Predicting: The Future of Health? from the Ada Lovelace Institute. This report, two years in the making, looks at the potential, risks and benefits of using AI powered genomic health prediction (AIGHP) in the UK health system. It acknowledges the environmental impacts of AIGHP, although these aren’t the report’s focus. Its recommendations include giving priority to addressing the environmental determinants of healthcare outcomes over providing the whole population with insight into genomic variations in disease risk.
Sustainable AI: Closing the Global Climate Action Gap. Kenrya Rankin interviews Priya Donti, Chair of Climate Action AI.
The Hamburg Climate Futures Outlook 2024 looks at the Conditions for Sustainable Climate Adaptation. Building on a ‘plausibility of climate futures’ methodology, it provides a unique systematic and global assessment of the context conditions for sustainable climate change adaptation with nine case studies providing insights into key barriers and opportunities.
"In recent years AI research has acquired an unhealthy taste for scale”: Hype, Sustainability and the Price of the Bigger Is Better Paradigm in AI looks at the false assumptions behind the idea that larger AI systems are better and the adverse consequences resulting from this idea, both environmental and in terms of AI applications in areas including health.
Frontiers in Public Health reports on the progress made in digitalising antimicrobial resistance surveillance in a One Health approach in Kenya. This has been made possible by the use of Digital Public Goods (DPGs), including DHIS2, the world’s largest health information management system. DPGs Decoded highlights how DPGs, in health and other sectors, enhance digital sovereignty, avoid vendor lock ins and generally contribute to economic, social and environmental sustainability.
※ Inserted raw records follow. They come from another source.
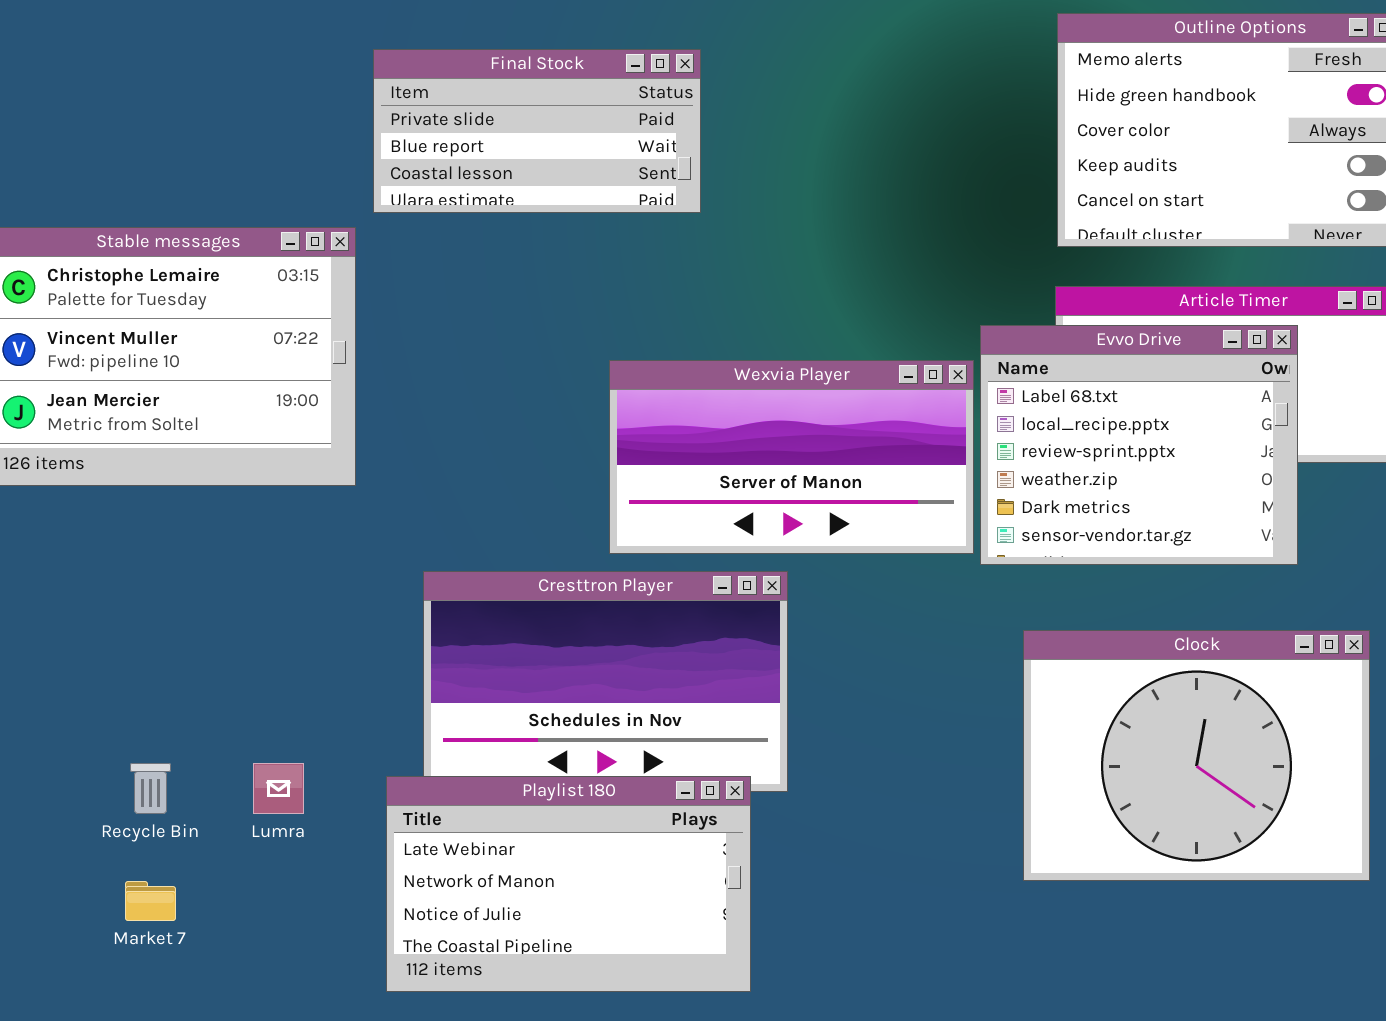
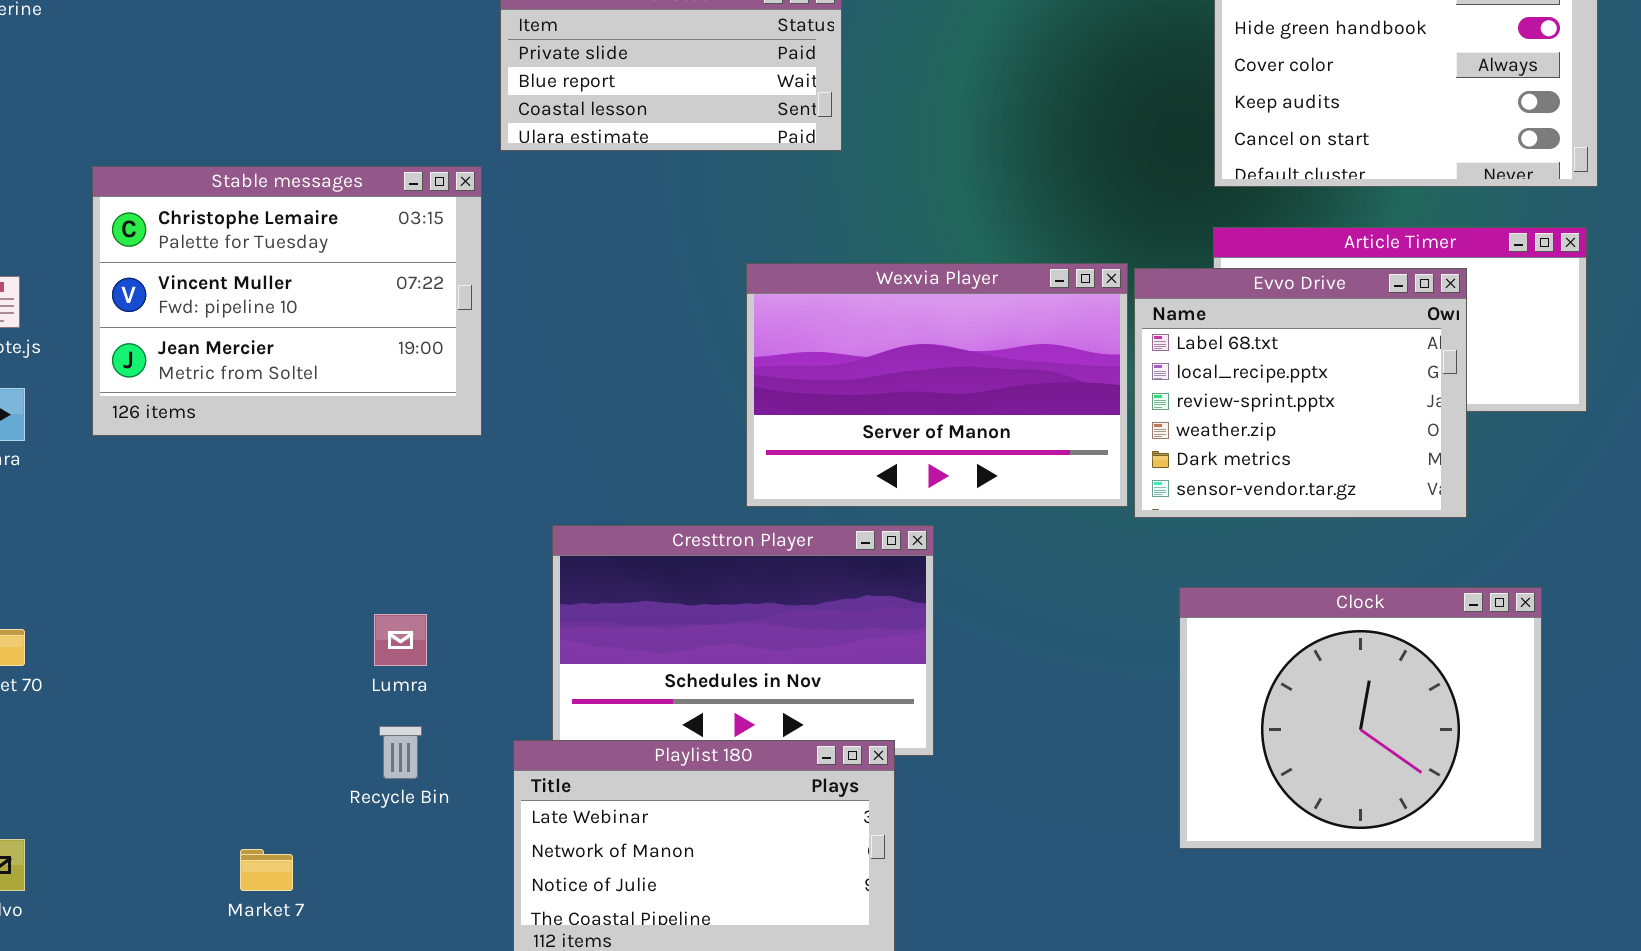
Wexvia Player: [609,360,974,554] -> [746,263,1128,507], resized
Recycle Bin: [130,763,171,814] -> [379,726,422,779], moved
Lumra: [253,763,304,814] -> [374,614,427,666], moved

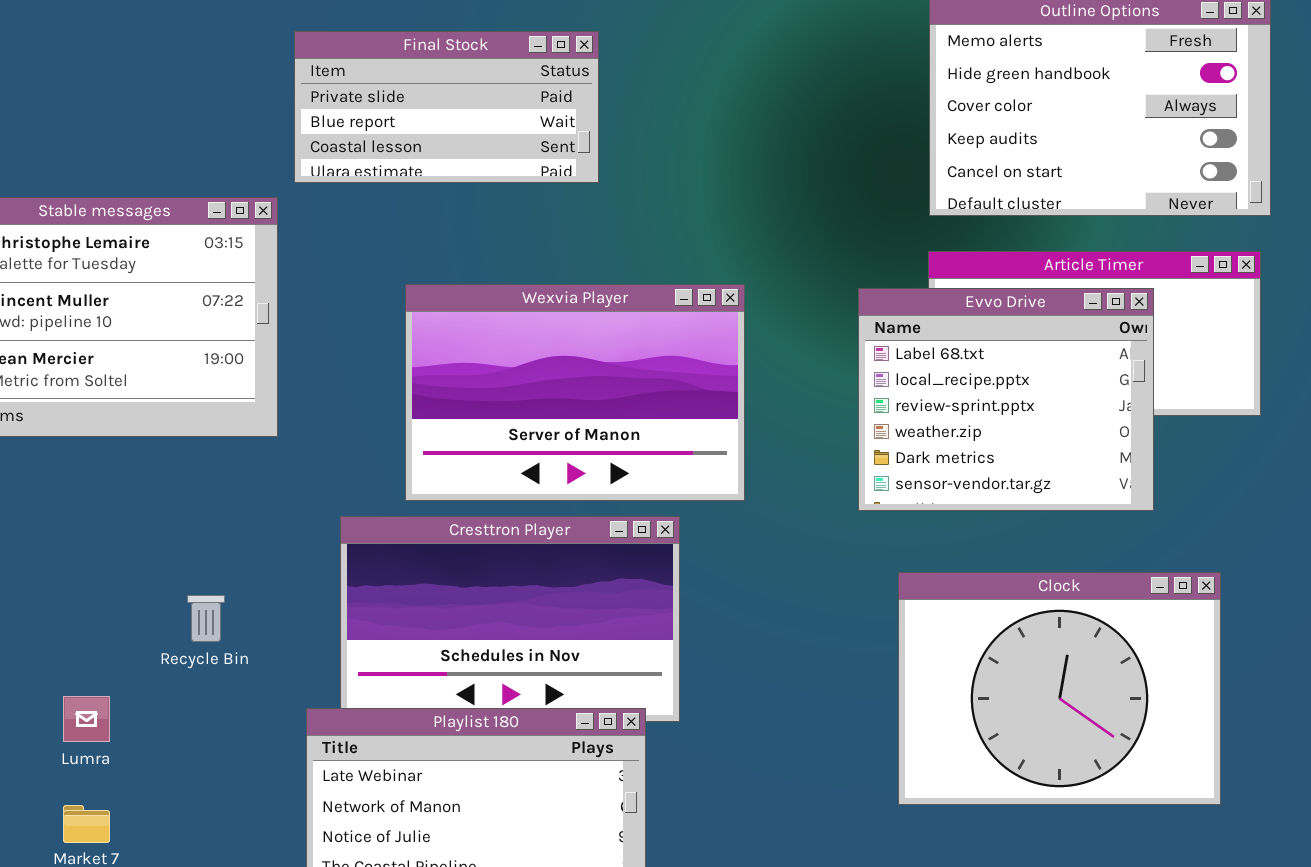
Wexvia Player: [746,263,1128,507] -> [405,284,745,501], moved
Lumra: [374,614,427,666] -> [63,696,110,742], moved
Recycle Bin: [379,726,422,779] -> [187,595,225,642], moved

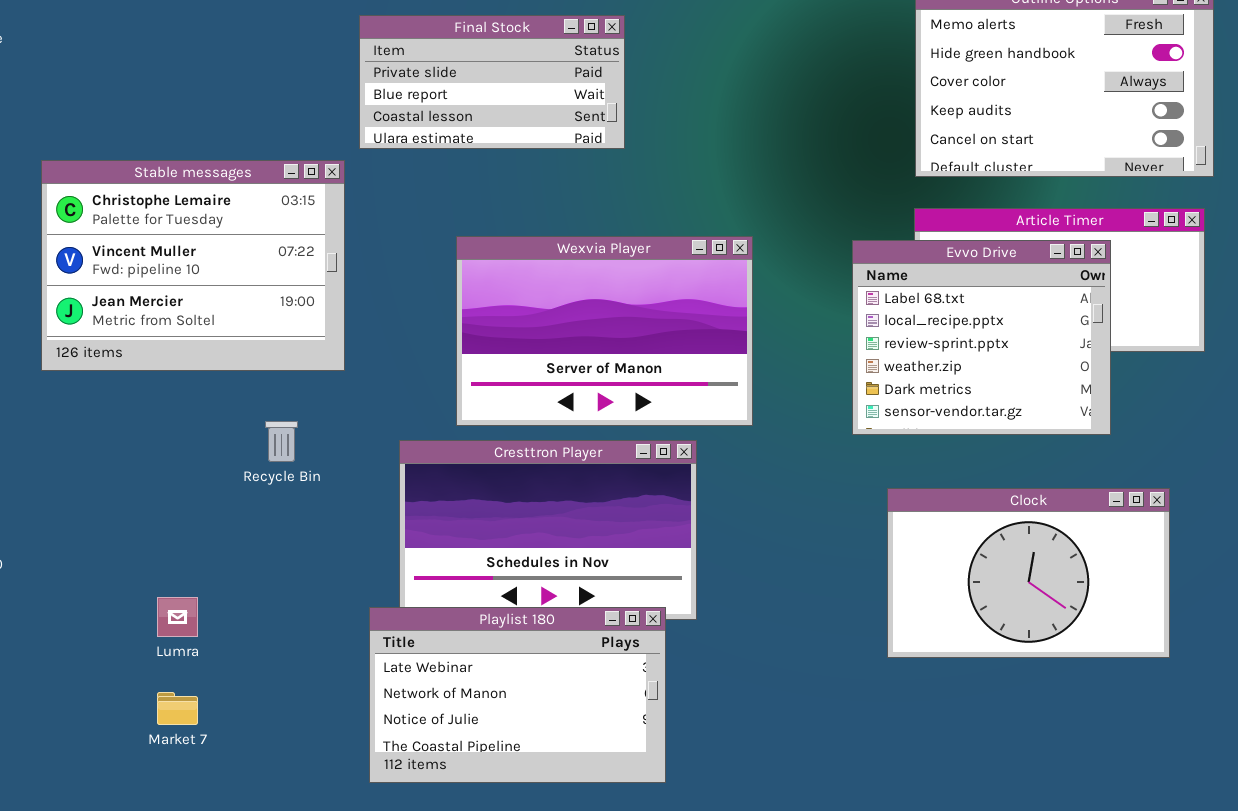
Clock: [898,572,1221,805] -> [887,488,1170,658], resized
Recycle Bin: [187,595,225,642] -> [265,421,298,462], moved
Two timely reports from the Green Web Foundation: The first, featuring ‘chronic potentialitis’, and ‘predatory delay’, covers what you need to know if you are considering using AI and you are concerned about its environmental impact. The second, Critical Dependencies: Power Consolidation of Digital Infrastructures, seeks to help funders who want to better understand how to strengthen the public’s interest in digital infrastructure at a systemic rather than symptomatic level.
The Digital Economy Report (DER) 2024. DERs from the UN come out every 2 years - this is the first one that focusses on the environmental impacts of digitalisation.
Events
Find out how to get involved in Digital Health Week which is happening 4th to 10th November 2024. Its themes include Climate Change and Digital Health.
Earth Friendly Computation: Applying Indigenous Data Lifecycles in Medical and Sovereign AI. This session will take place at the Pacific Symposium on Biocomputing 2025 happening on the Big Island of Hawaii between January 4th and 8th 2025. For early registration fees, register by October 31st.
The Turing Lectures: Can we live with AI? is a hybrid event happening on December 9th at 7.30pm UK time.
Opportunities
Environmental Research: Health (ERH) is calling for submissions for a Focus on Adaptation and Mitigation Strategies for Health. The submission window closes on 31st March 2025. Early submissions are welcomed, will be reviewed promptly and accepted papers will be published incrementally.
The role of leadership in planetary health: A call for papers from BMJ Leader.